意外に大変?日本国籍を再取得する方法について
何らかの理由で日本国籍を喪失した場合、もう二度と日本国籍を取得できないのでは、と心配になるかもしれません。
しかし、日本国籍を喪失したとしても、一定の条件を満たせば再取得できる制度があるのです。
そこで今回は、日本国籍を再取得する方法について解説します。
再取得の方法は「喪失の理由」によって異なります。出生時の国籍留保をしなかった場合と、二重国籍による国籍選択の問題など、複数のケースごとに規定が用意されています。まずは自分がどのケースに該当するかを確認することが大切です。
日本国籍を留保しなかった場合は日本国籍を喪失する
外国で生まれた場合、その国の法律によっては日本国籍だけでなく、その国の国籍も取得する場合があります。
たとえば、「A国で生まれた子供は無条件でA国籍を取得する」という法律があるとします。
A国で生まれた子供については、日本国籍の夫婦から生まれた子供であっても、出生によって日本国籍とA国籍の両方を取得します。
出生によって日本国籍と外国籍の両方を取得した子供は、「日本国籍を留保する」という届出をしなければ、出生時にさかのぼって日本国籍を喪失してしまいます(国籍法第12条)。
この届出は出生から3か月以内に行う必要があり、親の判断で行わなかった場合でも、本人に大きな影響が及びます。
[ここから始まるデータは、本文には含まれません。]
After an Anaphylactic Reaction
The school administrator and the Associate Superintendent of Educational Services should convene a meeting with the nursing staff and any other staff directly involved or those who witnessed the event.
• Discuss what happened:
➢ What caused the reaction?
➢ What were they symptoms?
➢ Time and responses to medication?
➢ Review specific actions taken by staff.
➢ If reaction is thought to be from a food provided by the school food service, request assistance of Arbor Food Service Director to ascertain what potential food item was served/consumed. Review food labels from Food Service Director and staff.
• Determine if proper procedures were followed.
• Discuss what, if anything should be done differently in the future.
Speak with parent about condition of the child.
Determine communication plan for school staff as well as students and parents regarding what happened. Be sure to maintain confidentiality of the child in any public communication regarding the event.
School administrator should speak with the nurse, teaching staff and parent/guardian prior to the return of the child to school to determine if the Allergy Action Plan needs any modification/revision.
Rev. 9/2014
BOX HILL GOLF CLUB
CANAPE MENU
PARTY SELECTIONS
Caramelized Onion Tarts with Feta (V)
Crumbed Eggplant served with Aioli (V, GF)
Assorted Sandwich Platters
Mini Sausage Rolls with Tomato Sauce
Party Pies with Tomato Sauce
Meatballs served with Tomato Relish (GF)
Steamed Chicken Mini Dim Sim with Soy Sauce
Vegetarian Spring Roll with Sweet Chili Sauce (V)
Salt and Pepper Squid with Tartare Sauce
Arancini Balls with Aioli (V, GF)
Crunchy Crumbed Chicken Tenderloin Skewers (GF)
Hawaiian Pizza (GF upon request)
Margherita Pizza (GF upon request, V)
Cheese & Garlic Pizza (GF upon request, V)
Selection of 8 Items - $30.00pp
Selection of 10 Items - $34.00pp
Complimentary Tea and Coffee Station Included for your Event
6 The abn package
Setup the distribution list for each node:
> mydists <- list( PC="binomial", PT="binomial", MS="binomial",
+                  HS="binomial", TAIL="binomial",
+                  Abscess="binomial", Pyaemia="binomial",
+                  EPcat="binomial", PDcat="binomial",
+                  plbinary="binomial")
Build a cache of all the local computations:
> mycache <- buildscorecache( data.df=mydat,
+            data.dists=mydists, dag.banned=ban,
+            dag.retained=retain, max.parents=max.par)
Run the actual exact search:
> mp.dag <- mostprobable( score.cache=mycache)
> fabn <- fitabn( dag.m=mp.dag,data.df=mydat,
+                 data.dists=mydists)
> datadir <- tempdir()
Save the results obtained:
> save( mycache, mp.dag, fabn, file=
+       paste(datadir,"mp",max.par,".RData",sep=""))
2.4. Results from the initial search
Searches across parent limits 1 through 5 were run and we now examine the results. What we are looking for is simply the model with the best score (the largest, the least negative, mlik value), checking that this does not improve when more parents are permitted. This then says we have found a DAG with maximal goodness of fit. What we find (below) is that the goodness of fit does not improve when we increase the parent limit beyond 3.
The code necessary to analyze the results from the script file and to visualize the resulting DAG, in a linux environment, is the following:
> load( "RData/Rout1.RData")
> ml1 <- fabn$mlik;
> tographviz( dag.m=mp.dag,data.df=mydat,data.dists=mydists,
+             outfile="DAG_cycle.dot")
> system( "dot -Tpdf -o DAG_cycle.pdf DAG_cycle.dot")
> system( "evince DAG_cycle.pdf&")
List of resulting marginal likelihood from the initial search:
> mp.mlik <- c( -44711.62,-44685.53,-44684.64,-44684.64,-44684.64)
将来的に再取得を考える際にも、過去の届出状況を確認することが重要です。
国籍法第12条の場合の日本国籍の再取得
日本国籍を留保する届出をしなかった場合、国籍法第12条によって日本国籍を喪失してしまいます。
国籍法第12条によって日本国籍を喪失した場合、以下の要件を2つとも満たせば、法務大臣に届け出ることによって、日本国籍を再取得することが可能です(国籍法第17条第1項)。
・18歳未満であること
・日本に住所を有すること
18歳以上の場合や、日本に住所がない場合は、国籍法が規定する要件を満たさないので、日本国籍を再取得することはできません。
官報による催告を受けた場合に日本国籍を喪失する
日本国籍と外国籍の両方を有する人(二重国籍者)は、法務大臣によって国籍を選択するように催告を受ける場合があります。
二重国籍者の所在地が不明な場合、法務大臣は官報(国が発行する機関紙)に掲載する方法によって、催告をすることができます。
もし官報によって催告を受けた場合、催告を受けた日から1ヶ月以内に日本国籍を選択しなければ、原則として日本国籍を喪失してしまいます(国籍法第15条第3項)。
国籍法第15条のうち官報による場合の日本国籍の再取得
国籍法第15条によって日本国籍を喪失した人は、以下の要件を全て満たす場合には、日本国籍を再取得できます。
・官報によって催告を受けたこと
・催告を受けた日から1ヶ月以内に日本国籍を選択しなかったために日本国籍を喪失したこと
・無国籍であること、または日本国籍を取得することで現在の国籍を失うこと
・日本国籍を喪失したことを知った日から1年以内に法務大臣に届け出ること(天災の場合など例外あり)
条件を満たすことができれば、比較的簡易な手続きで再取得が認められる可能性があります。ただし、届け出の期限を過ぎると認められなくなるため、早めの行動が欠かせません。専門家に相談するのも有効です。